**EXTRACTED DATA**

══════

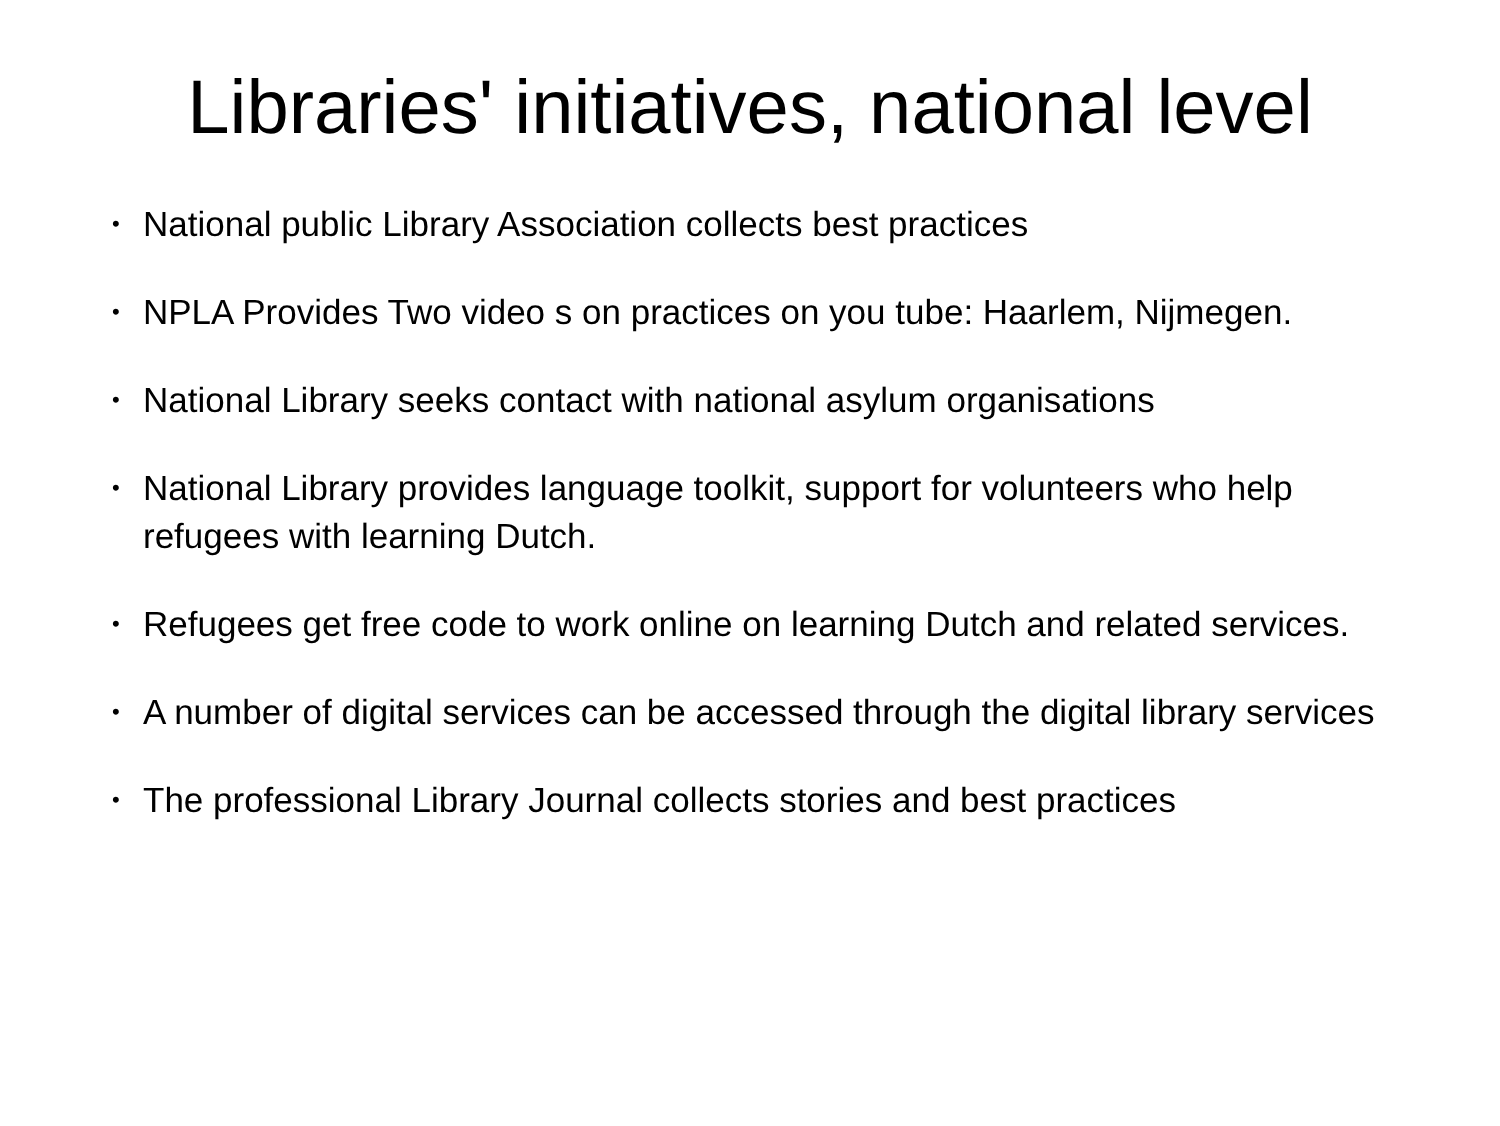Libraries' initiatives, national level
• National public Library Association collects best practices
• NPLA Provides Two video s on practices on you tube: Haarlem, Nijmegen.
• National Library seeks contact with national asylum organisations
• National Library provides language toolkit, support for volunteers who help refugees with learning Dutch.
• Refugees get free code to work online on learning Dutch and related services.
• A number of digital services can be accessed through the digital library services
• The professional Library Journal collects stories and best practices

══════

From the line containing "national asylum organisations" down to the final line of the data, write out every line exactly; both the first and last of these belong in your answer, and nothing else does.

**SOLUTION**
• National Library seeks contact with national asylum organisations
• National Library provides language toolkit, support for volunteers who help refugees with learning Dutch.
• Refugees get free code to work online on learning Dutch and related services.
• A number of digital services can be accessed through the digital library services
• The professional Library Journal collects stories and best practices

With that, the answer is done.